Texte d'étude:
À l’écoute de ton album, c’est vrai qu’on est confronté à de nombreux sentiments et émotions au travers de tes diverses influences. Cette histoire d’amour dont tu parles est un moment difficile de ta vie si je ne me trompe pas.

Absolument. Cet album, c’est le procédé qui consiste à rebondir après la fin d’une relation. Il représente à la fois ce que je suis, mais aussi tout ce que j’ai dû surmonter pour oublier une personne qui était tout pour moi. C’est très émotionnel, comme un voyage. Quand tu es confronté à ça, tu ne t’y attends pas. Dans un premier temps, tu ressens une profonde tristesse, ensuite de la colère, tu te sens confus, c’est effectivement beaucoup d’émotions. Je voulais avant tout écrire un album dans lequel j’ai laissé s’exprimer mes émotions. Je ne voulais pas y exposer ma relation amoureuse, mais simplement expliquer le procédé émotionnel qui est arrivé après.

Du coup, je suppose que de le sortir t’as permis de sortir la tête de l’eau ?

Exactement, c’était vraiment une thérapie pour moi.

Faire remixer ces morceaux, c’est surtout laisser libre cours à d’autres idées.

Retour au début de cette année. Tu as sorti une version deluxe de ton projet avec 11 remix supplémentaires. C’était pour donner un second souffle à ton projet ?

Oui c’est ça, mais surtout pour laisser libre cours à d’autres idées. J’ai la chance d’avoir de nombreux amis très talentueux dans la musique, alors j’ai choisi de les solliciter, c’était très important pour moi. Je leur ai demandé d’interpréter mon album chacun à leur façon parce que le premier était vachement centré autour de ma personne, tu vois ce que je veux dire ? C’est ce que je ressens moi, ce que je peux faire moi, ce que j’aime moi. Moi, moi, moi, moi, toujours moi. Du coup, j’ai abordé ça comme une expérience. Je voulais voir ce que ça donnerait si je laissais d’autres artistes exprimer mes idées à ma place.  Tu sais, pour moi qui suis un remixeur et qui vient de cet univers, j’en ai fait beaucoup et j’aurais trouvé ça étrange de remixer moi-même mon projet.

Pendant mon show à Coachella, mon père était dans le public !

En Avril 2016, tu a eu l’honneur de jouer ton album Everything en intégralité sur la mythique scène du festival Coachella. J’imagine que c’était une super expérience pour toi ?

(Soupir) C’était fou… Complètement fou ! On a joué l’album de bout en bout, du premier au dernier morceau alors qu’il n’était même pas terminé.

Comme Kanye pour Yeezy Season 3 !

Ouais en gros ! (rires) Enfin, pour moi c’était fantastique, j’étais très ému. J’étais seul sur scène devant le public et j’étais entouré d’instruments. J’arrêtais pas de courir entre les instruments, piano, batterie, chant… C’était fou, mais à la fin, j’étais complètement crevé avec toutes ces émotions. Je me rappelle aussi que mon pote Jaden Smith est venu partager la scène avec moi le temps d’un morceau. Ouais, c’était vraiment l’expérience la plus dingue de ma vie.

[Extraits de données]
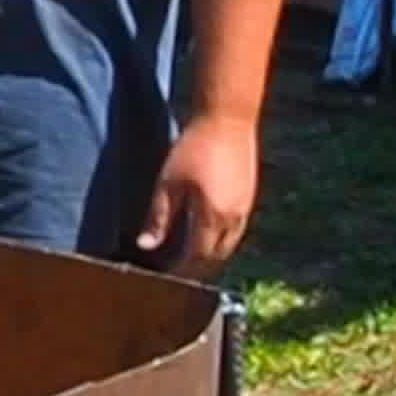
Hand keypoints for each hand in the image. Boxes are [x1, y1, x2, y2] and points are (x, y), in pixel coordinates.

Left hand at [135, 113, 259, 278]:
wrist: (228, 120)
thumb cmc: (195, 148)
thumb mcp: (168, 183)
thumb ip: (158, 218)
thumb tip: (146, 246)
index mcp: (211, 219)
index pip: (196, 259)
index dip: (180, 271)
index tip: (165, 276)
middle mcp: (232, 220)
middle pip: (215, 259)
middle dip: (196, 269)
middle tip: (176, 272)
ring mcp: (244, 210)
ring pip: (228, 247)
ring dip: (210, 257)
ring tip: (190, 258)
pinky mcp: (249, 199)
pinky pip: (235, 232)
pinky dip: (221, 242)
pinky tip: (207, 235)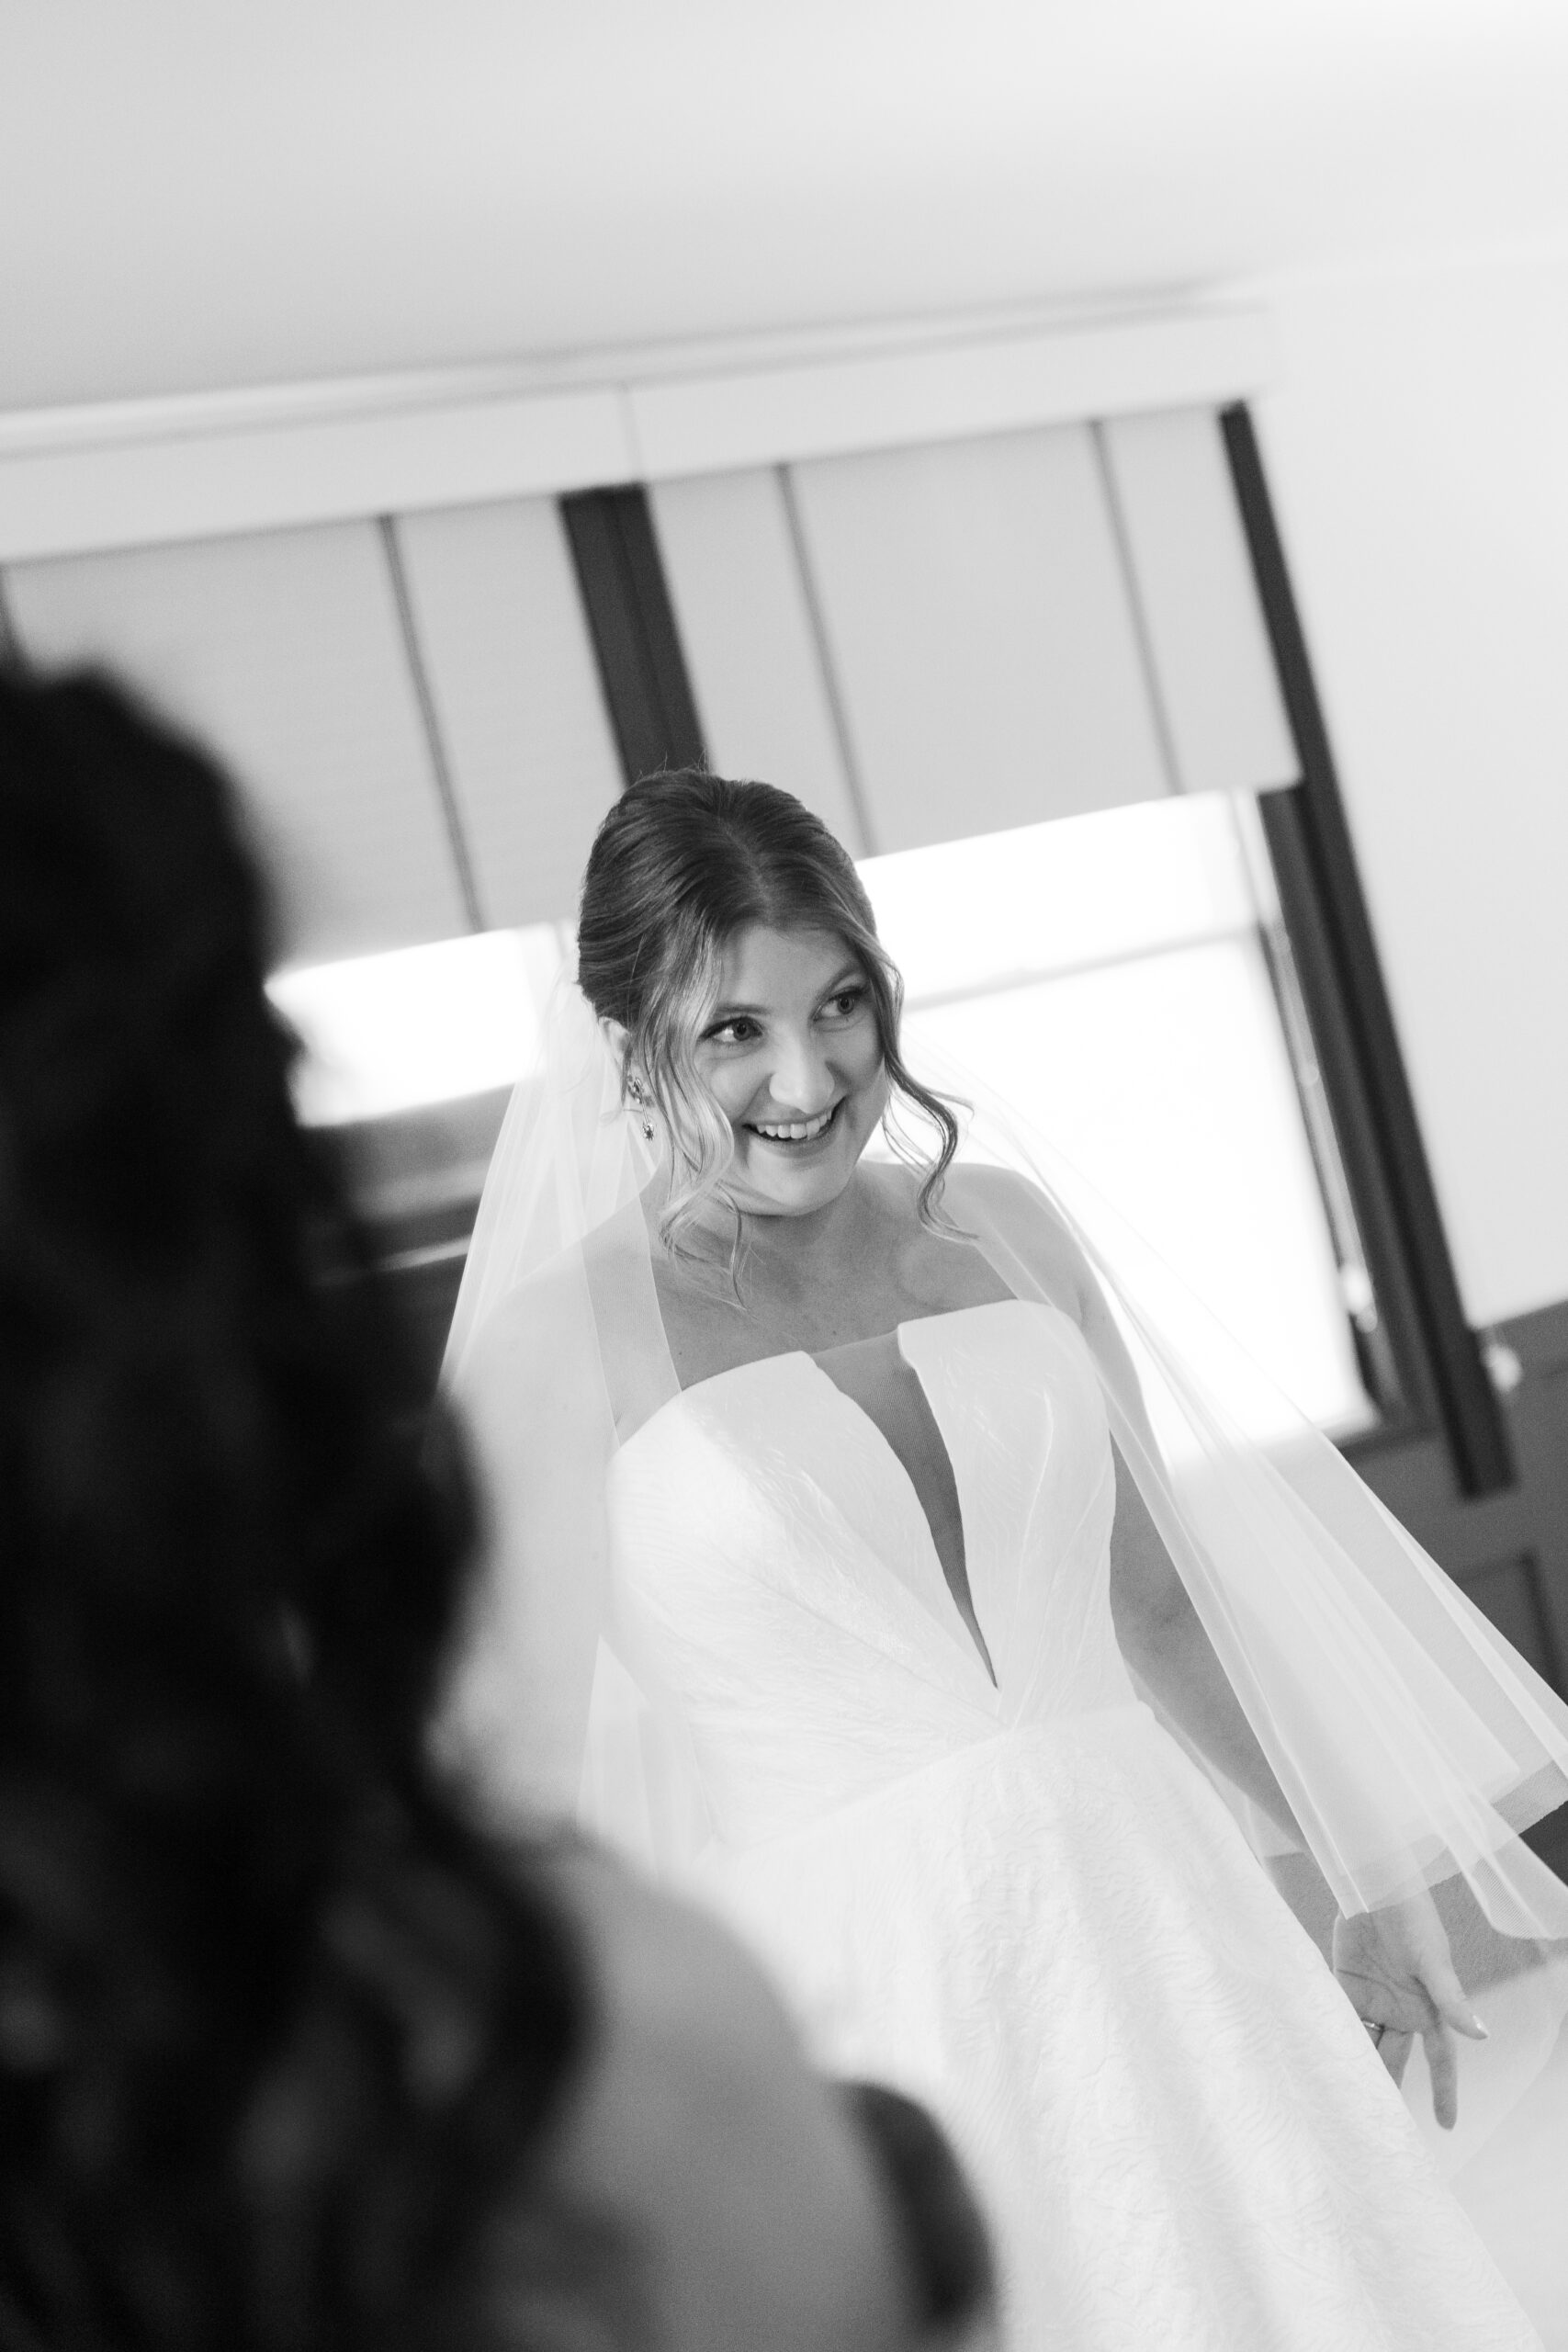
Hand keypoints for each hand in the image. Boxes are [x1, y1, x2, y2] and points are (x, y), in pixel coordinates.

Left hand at [1331, 1898, 1487, 2129]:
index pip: (1440, 2059)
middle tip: (1377, 2127)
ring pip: (1365, 2044)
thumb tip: (1482, 2036)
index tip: (1446, 2126)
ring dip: (1356, 2067)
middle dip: (1388, 2089)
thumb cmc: (1413, 1919)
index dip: (1444, 2092)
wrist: (1373, 1884)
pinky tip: (1319, 2058)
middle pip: (1394, 2059)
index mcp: (1429, 2009)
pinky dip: (1331, 2037)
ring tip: (1343, 2100)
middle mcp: (1401, 2010)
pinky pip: (1339, 2019)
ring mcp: (1372, 1999)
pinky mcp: (1344, 1985)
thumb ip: (1452, 2000)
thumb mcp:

Consigne: Poursuivez, s'il vous plaît, l'entretien consacré à l'album Everything à partir de sa dernière phrase. Ces enregistrements proviennent d'une autre source.

Zone de réponse:
Quel regard tu portais sur ton public à ce moment-là ?

C’était vraiment très intéressant parce que mon père était dans le public pour me voir jouer. Je le savais, mais c’était intéressant parce que je ne voyais personne en particulier. J’étais dans ma bulle, submergé par l’émotion. Mon père m’a raconté que tout le monde sautait, dansait et faisait la fête pendant ma performance. Il m’a même dit qu’il en avait vu pleurer. Pour ma part, je pense que beaucoup ont été surpris de ce qu’ils ont vu. C’était un peu comme une listening party, je jouais ma musique pour eux, et juste pour eux. C’était très spécial, je me sentais en connexion avec mon public.

Parlons maintenant de l’un tes plus gros faits d’armes : tu as bossé avec Chance The Rapper. Tu seras sans doute ravi d’apprendre que mon morceau préféré de Coloring Book est « Same Drugs ». Tu as aussi produit son single « Angels ». Raconte-nous ce que ça fait de bosser avec quelqu’un comme lui, qu’est-ce que tu as ressenti ?

C’est vrai ? Moi aussi ! (rires) Chance est incroyable, il est l’un de mes artistes favoris et l’un des meilleurs du monde. Je me suis senti vraiment béni de pouvoir travailler avec lui. Je pense qu’on est vraiment connecté parce qu’on aime tous les deux le gospel et qu’on vient du même milieu. Sur Coloring Book, avec ceux qui étaient impliqués sur le projet, on a vraiment tous bossé ensemble, comme si nous étions un grand groupe. Chacun pouvait donner son opinion sur le travail des autres et donner des suggestions. Pour ma part, j’ai bossé sur la production de quelques morceaux avec The Social Experiment (« Same Drugs » & « Angels » NDLR), mais toute l’équipe a aidé en tout. C’était vraiment comme une famille qui faisait de la musique ensemble, dans la bonne ambiance. C’est une façon très spéciale de faire de la musique. C’est très différent de la plupart des rappeurs. Je pense vraiment qu’il est la personne la plus talentueuse du monde.

Chance est mélodieux et a des paroles très intelligentes, mais Kanye a les idées les plus dingues du monde.

Plus que Kanye ? (Rires)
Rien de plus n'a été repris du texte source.